KE splits a deep network into two parts: fit-hypothesis (blue) and reset-hypothesis (gray). KE re-initializes the reset-hypothesis when the network overfits, i.e., enters an inferior local minimum. After re-initialization, the network resumes training using gradient descent. Gradient descent evolves the knowledge inside the fit-hypothesis.

KE trains a network for multiple generations, each with e epochs. After each generation, KE re-initializes the reset-hypothesis, then trains the next generation as shown in the next figure.

After training a network for e epochs, KE reinitializes the reset-hypothesis. Then, KE trains the next generations iteratively.

This simple idea reduces overfitting and boosts performance on small datasets. The next figure presents a quantitative evaluation using two small datasets: Flower102 and CUB200. The dashed-lines denote the cross-entropy performance on the two datasets, while the marked-curves show the knowledge evolution’s performance across generations. The 100-th generation achieves absolute 21% and 5% improvement margins over the Flower-102 and CUB-200 baselines, respectively.

Classification performance on Flower-102 (FLW) and CUB-200 (CUB) datasets trained on a randomly initialized ResNet18. The horizontal dashed lines denote a SOTA cross-entropy (CE) baseline [2]. The marked curves show KE’s performance across generations.

Interestingly, KE achieves these significant improvement margins at a lower inference cost. While typical pruning methods compress a network after training, KE learns a slim (pruned) network during training. KE evolves the fit-hypothesis’s knowledge till it matches the whole network’s knowledge. The next figure illustrates how the fit-hypothesis’s knowledge evolves as the number of generations increases. The red crossed-curve denotes the performance of the whole dense network, while the blue dotted-curve denotes the fit-hypothesis’s performance. After three generations (g=3), the fit-hypothesis (one part) achieves comparable performance to the dense network (two parts). Yet, this performance is achieved at a lower inference cost.

Quantitative classification evaluation using CUB-200 on VGG11-bn. The x-axis denotes the number of generations. The fit-hypothesis (blue dotted curve) achieves an inferior performance at g = 1, but its performance increases as the number of generations increases.

The next table highlights both the absolute accuracy improvement (green) and relative computational reduction (blue) achieved by KE. KE achieves significant improvement margins — up to an absolute 21% while reducing inference cost by a relative 73.5%.

Quantitative evaluation for KE using the number of both operations (G-Ops) and parameters (millions). Acc_g denotes the classification accuracy at the g-th generation. \triangle_ops denotes the relative reduction in the number of operations. \triangle_acc denotes the absolute accuracy improvement on top of the dense baseline N1.

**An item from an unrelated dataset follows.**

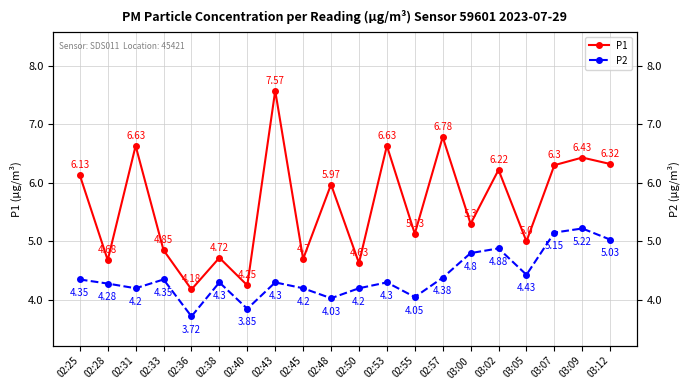

What is the average value of the P2 series?

4.4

While KE is proposed for small datasets, KE also supports large datasets (e.g., ImageNet). The next table evaluates KE on ImageNet using two architectures: ResNet34 and ResNet50. KE boosts the performance of both the dense network and the fit-hypothesis.

My Comments:

[S1] The paper is well-written and the authors released their code.

[S2] The paper presents a ton of experiments in both the manuscript and the paper appendix.

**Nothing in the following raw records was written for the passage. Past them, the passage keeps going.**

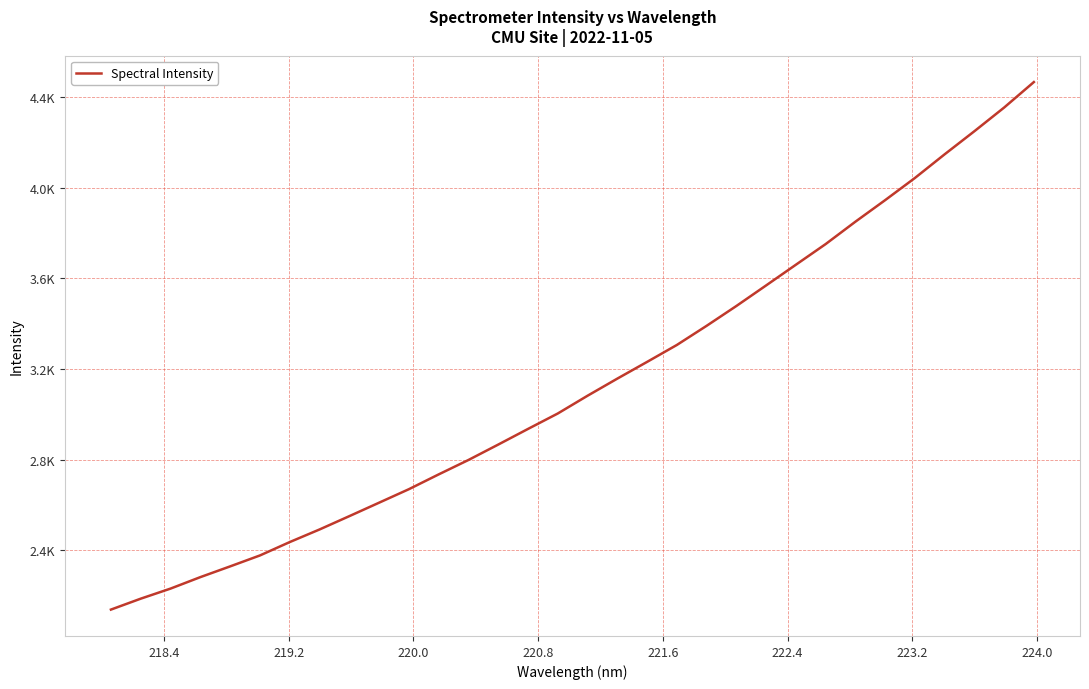

True or false: there are more than 1 points higher than both neighbors.

False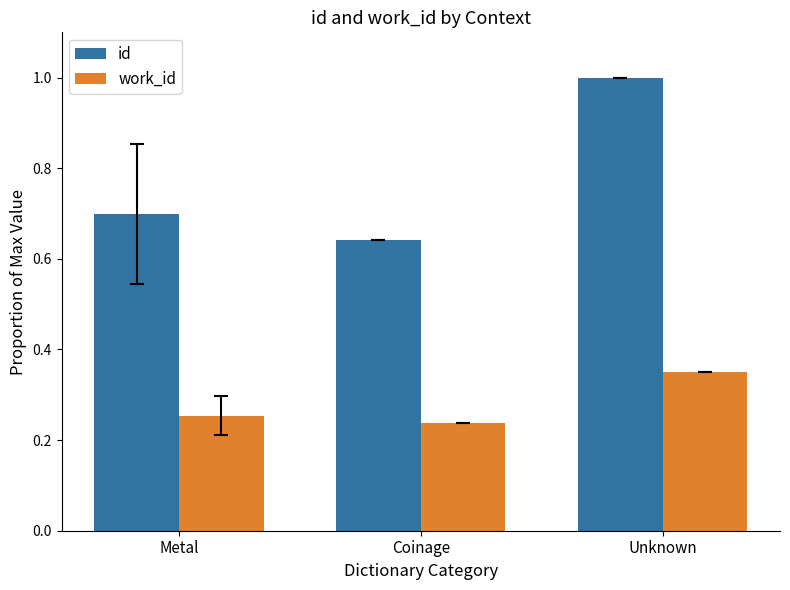

Which series changed the most between Coinage and Unknown?

id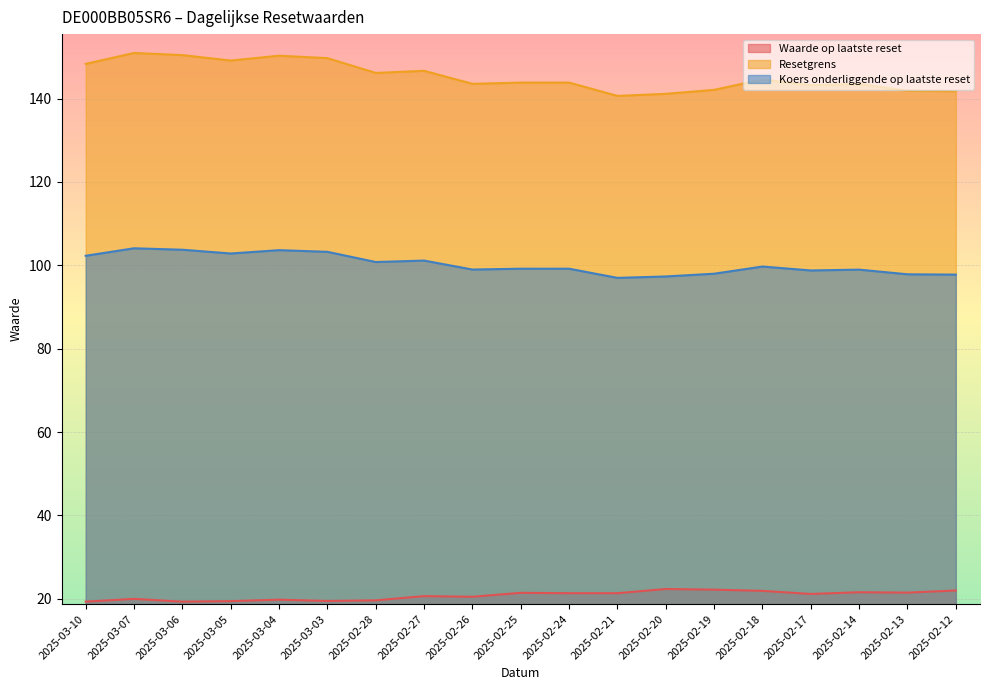

How many interior local valleys does the Resetgrens series have?

5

[W1] The paper focuses on convolutional neural networks. I wish the authors evaluated KE using graph convolution networks (GCNs). KE should have a big impact on GCNs because they are typically randomly initialized.

[W2] The paper achieves its best results on the Flower102 dataset. This is probably because Flower102 is both a small and a coarse-grained dataset. I wish there are more datasets with similar characteristics to confirm the efficiency of KE.

References

[1] Taha, A., Shrivastava, A., & Davis, L. S. Knowledge Evolution in Neural Networks. CVPR2021.

[2] Yun, S., Park, J., Lee, K., & Shin, J. Regularizing class-wise predictions via self-knowledge distillation. CVPR2020.

I write reviews on computer vision papers. Writing tips are welcomed.